# Solved: Izy mail



## Skyholder (May 29, 2000)

I DL'd and installed this.
It didn't function, and I want to get rid of it. 
I've tried every search I can think of.
It doesn't come up anywhere in my mail servers.
WHERE is it hiding???????
Thanks.


----------



## Headrush (Feb 9, 2005)

What exactly did you install?

From what I read tis is just a "Translation" mail server between Hotmail and you. (It uses a normal POP protocol)

So removing it from the accounts section of Apple Mail or on your iPhone and it should be gone.

Apple Mail -> Mail Menu -> Preferences -> Accounts
iOS -> Settings -> Mail, Contacts, Calendars -> Pick the Account -> Delete Account button at bottom


----------



## Skyholder (May 29, 2000)

Let's see if I can explain this. Izymail, is supposedly a way to utilize "Hotmail" on MAC. I found it didn't work. I found a program that worked great and am using it.
I did "delete" the izymail acct. But I keep getting a prompt about "Out,izymail.com" being unable to connect. I have done searches of my drive for ANYTHING "izy", for "Out.izy", and for simply "out". I'm not getting anything.
I've looked in the keychain and see nothing.
Its almost as if its a "hidden" program/file, like on a windows system.
I beleive its an "orphan" file, but can't locate it.

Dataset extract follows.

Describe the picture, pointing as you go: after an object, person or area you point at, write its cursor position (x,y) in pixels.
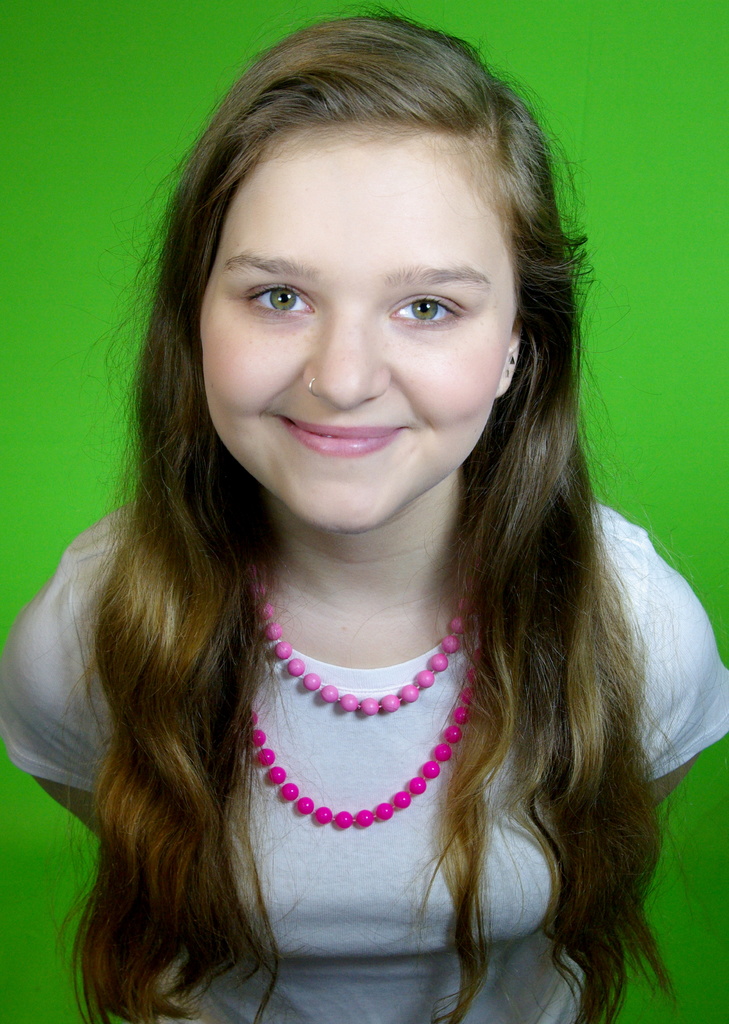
In the foreground of this image (550,758), there is a woman (295,641) wearing a pink color chain (433,665) around her neck (440,637) and there is a green background (643,144).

Does that make it any clearer?


----------



## Skyholder (May 29, 2000)

Here's what I see. When I opened the mail, preferences... I get a prompt that says.... "Mail can't verify the identity of "out.izymail.com" The certificate of this server is invalid. You might be connecting to a server that is pretending to be "out.izymail.com" which could put your confidential information at risk. Do you want to connect to the server anyway?"
And I can cancel or connect. I always pick cancel. Point of the story.... where is this coming from? Opening up the certificate, it appears to be somehow connected to "eqifax." How can I get rid of it?


----------



## Headrush (Feb 9, 2005)

If a certificate is being accessed (even an invalid one), it means a program (aka Apple Mail) must be trying to access it.

Make sure in the accounts section, int he Outgoing Mail Server pulldown, pick *Edit SMTP Server List* and make sure there is not a lingering references to Izy.

I don't think it's just an "orphaned" file.


----------



## Skyholder (May 29, 2000)

Seeeeeeeeeee... that's why you're my hero!!!!!!
*wink*
There was a single listing in the smtp listing.
Thanks again.


----------